If you recognize this after the first few lines, skip down to the bottom for an alternate punch-line.

Stargzer wrote:Three people arrive at the Pearly Gates simultaneously. St. Peter informs them, "Due to the high number of recent natural disasters and armed conflicts, our facilities have been stretched beyond their limits and we need to upgrade our infrastructure before we can accept new customers. However, we do have a special offer for you. You can go back to Earth for one month, but there is one proviso: you can't go back as a human. Anything else, and I mean anything, is OK."

Well the first person says, "Well, I always wondered what it would be like to be an eagle soaring over the Grand Canyon."
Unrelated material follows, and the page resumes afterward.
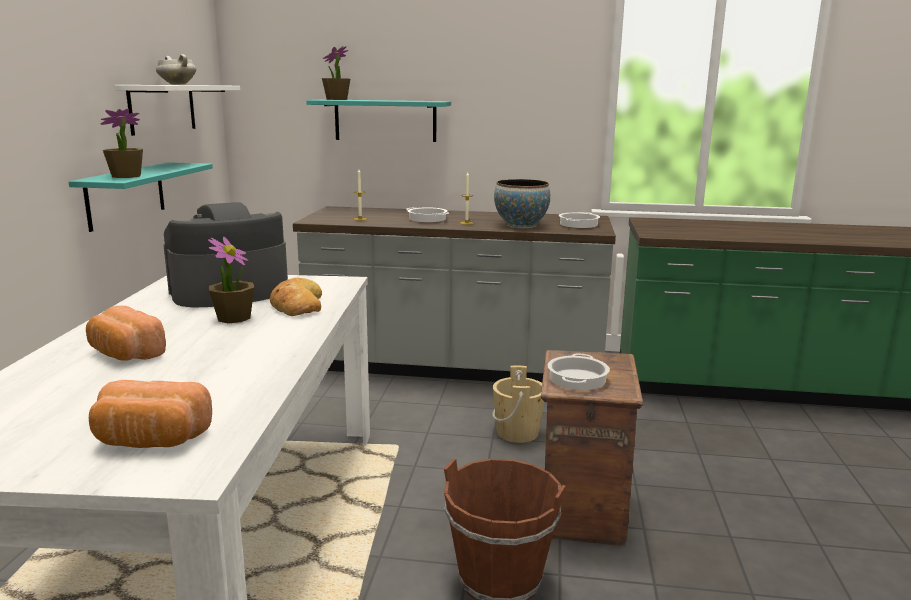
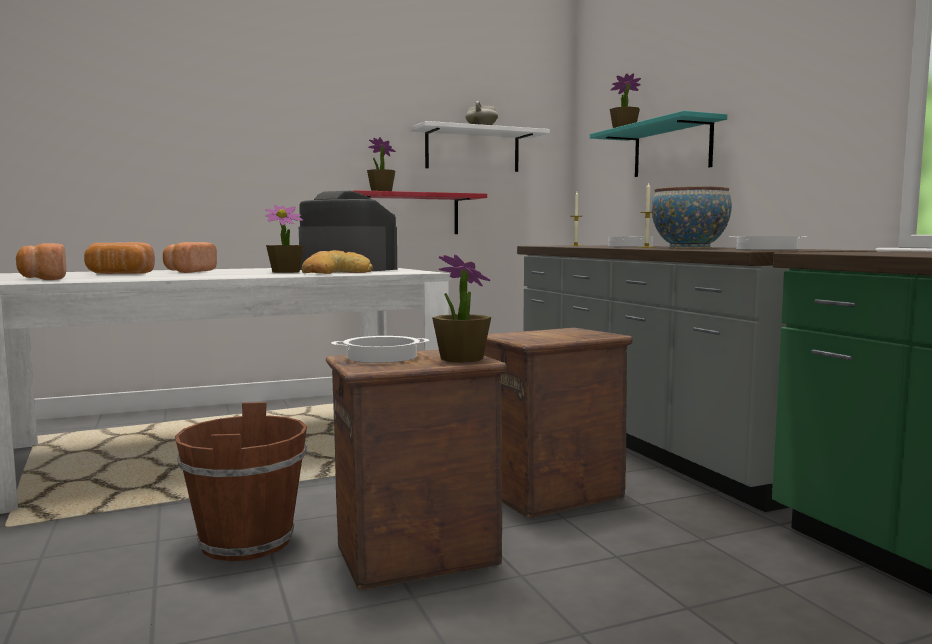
camera: 60 degrees right, 10 degrees down
turquoise shelf [69,162,213,232] -> red shelf [353,190,487,234]
beige bucket [492,366,544,443] -> crate [484,328,633,518]
none -> bread [84,242,155,274]
none -> potted plant [432,255,491,363]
"DONE!" say St. Peter, and with a snap of his fingers, the man disappears. "Next?"

"I always admired the dolphins when I was on Earth. I'd like to swim with them for a while," said the second. "DONE!" He, too, disappears.

"What about you?" says St. Peter to the third one.

"Well, um, I always wanted to be a real stud." he said with a sly but sheepish grin. "As you wish!" was the Gatekeeper's reply as the third one vanished.

A week later God summoned St. Peter into his office. "We seem to be missing three souls." he said. "Well, a week ago I sent three back to Earth for a month on that special program we had while we upgraded our infrastructure," said St. Peter.

"What? We cancelled that program a month ago! Don't you ever open your EMail? I want those souls back right now!"

"OK, OK, don't get so excited. We can have the first two back right away, but it will take a while to find the third one."

"Why? Where is he?"

"We're not sure exactly, but we know he's in a wall somewhere in Wisconsin."


New punch line, via email, courtesy of the irrepressible Agoraphile:

"He's somewhere in a snow tire in Saskatchewan."


Ba-dum-ching!
Regards//Larry

"To preserve liberty, it is essential that the whole body of the people always possess arms, and be taught alike, especially when young, how to use them."